China’s state-owned national champions and aspiring multinationals are ambitious, adaptive and fast learners (as were Japan’s). They are developing R&D and product development capabilities but they remain reliant on access to low-cost capital from the state, have rudimentary organizational and financial management skills by the standards of multinationals and have yet to acquire two of the most essential traits of a globalized multinational, managing diversity and allowing the intrapreneurship in which innovation can flourish (traits that few Japanese multinationals were able to acquire).

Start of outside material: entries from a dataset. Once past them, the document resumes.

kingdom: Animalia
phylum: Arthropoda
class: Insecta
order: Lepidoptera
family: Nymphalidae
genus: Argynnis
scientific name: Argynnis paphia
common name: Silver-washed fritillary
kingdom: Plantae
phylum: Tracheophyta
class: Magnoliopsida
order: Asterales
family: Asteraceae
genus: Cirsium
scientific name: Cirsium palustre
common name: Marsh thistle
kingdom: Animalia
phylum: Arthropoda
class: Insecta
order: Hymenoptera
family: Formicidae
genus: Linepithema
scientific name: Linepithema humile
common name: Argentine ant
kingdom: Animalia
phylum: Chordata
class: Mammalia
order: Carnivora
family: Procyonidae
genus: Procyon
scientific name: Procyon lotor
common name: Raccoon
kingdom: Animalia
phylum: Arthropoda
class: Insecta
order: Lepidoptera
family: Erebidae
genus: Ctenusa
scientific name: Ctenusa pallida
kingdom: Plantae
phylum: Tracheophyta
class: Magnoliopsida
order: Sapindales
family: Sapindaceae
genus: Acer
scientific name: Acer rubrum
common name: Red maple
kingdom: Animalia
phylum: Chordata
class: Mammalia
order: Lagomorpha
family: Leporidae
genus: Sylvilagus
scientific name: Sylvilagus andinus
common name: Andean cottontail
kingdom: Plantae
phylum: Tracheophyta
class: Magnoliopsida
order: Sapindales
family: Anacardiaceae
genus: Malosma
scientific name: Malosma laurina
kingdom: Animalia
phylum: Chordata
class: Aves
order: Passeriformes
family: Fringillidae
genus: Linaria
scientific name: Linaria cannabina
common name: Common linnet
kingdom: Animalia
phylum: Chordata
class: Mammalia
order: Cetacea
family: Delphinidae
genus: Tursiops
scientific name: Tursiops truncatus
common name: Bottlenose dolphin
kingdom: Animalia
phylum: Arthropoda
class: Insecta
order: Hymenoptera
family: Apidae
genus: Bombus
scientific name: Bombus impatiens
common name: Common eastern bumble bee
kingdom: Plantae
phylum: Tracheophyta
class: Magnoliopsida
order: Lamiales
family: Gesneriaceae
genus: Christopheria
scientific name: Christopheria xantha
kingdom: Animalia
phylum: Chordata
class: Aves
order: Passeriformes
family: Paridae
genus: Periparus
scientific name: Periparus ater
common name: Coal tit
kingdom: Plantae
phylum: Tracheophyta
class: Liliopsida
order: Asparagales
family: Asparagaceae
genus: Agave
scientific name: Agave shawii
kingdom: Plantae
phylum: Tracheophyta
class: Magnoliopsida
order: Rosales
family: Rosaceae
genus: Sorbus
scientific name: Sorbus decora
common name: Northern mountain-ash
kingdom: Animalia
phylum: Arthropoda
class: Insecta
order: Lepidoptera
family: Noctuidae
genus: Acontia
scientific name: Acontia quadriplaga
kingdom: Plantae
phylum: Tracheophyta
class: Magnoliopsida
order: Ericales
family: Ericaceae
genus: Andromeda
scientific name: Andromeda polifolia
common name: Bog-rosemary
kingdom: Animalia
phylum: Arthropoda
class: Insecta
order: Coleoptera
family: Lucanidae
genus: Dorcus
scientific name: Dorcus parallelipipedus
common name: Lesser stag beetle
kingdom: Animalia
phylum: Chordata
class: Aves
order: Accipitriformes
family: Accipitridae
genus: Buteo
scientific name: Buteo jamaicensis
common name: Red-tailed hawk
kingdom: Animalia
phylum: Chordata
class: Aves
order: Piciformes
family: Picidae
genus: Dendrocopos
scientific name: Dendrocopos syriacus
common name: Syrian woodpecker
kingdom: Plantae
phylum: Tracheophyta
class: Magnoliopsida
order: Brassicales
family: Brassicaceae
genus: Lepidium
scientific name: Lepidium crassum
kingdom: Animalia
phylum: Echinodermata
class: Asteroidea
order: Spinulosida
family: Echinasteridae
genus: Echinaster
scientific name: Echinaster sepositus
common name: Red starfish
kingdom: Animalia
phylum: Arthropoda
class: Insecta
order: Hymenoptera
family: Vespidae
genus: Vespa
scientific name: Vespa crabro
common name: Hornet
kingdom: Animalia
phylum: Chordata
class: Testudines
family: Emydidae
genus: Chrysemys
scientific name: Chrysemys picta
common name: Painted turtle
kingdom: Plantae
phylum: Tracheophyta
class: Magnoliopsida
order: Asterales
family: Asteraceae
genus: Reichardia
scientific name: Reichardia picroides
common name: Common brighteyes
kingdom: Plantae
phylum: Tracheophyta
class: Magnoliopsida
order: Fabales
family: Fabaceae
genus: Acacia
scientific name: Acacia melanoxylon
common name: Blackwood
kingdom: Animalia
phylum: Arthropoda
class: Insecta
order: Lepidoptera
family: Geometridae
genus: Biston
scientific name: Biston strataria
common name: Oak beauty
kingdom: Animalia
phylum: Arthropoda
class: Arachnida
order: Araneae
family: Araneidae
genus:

Beijing is throwing a wall of money and of engineers and scientists at making its national champions more innovative (dealing with diversity isn’t even on the radar). Yet in the process of building up the SOEs it is distorting markets and entrenching vested interests that increase the resistance to reform. It also crowds out small and medium sized companies where growth-generating innovation truly flourishes. Those need a particular business environment which is possible only with good institutions and a regulatory and governance regime that may not be to the taste of big business in the form of the SOEs, who see their (patriotic) role to be competing with other multinationals not fending off pesky upstarts at home.

That sets up a dilemma for the leadership. If the Party’s legitimacy to monopolistic rule depends on continuing to deliver the economic growth that keeps its citizens getting richer and Mihov is right that the country’s rapid economic growth cannot continue beyond a certain point without institutional reform, then managing the role of government in the economy and overcoming state-owned vested interests — in other words reforming itself — becomes China’s policy planners most important concern.

*There is a 2009 research paper on the $10,000-12,000 barrier by Mihov and his colleague Antonio Fatas, The 4Is of Economic Growth, from which the chart above was abstracted. A summary focusing on China, Another Challenge To China’s Growth, was published in the Harvard Business Review of March 2009.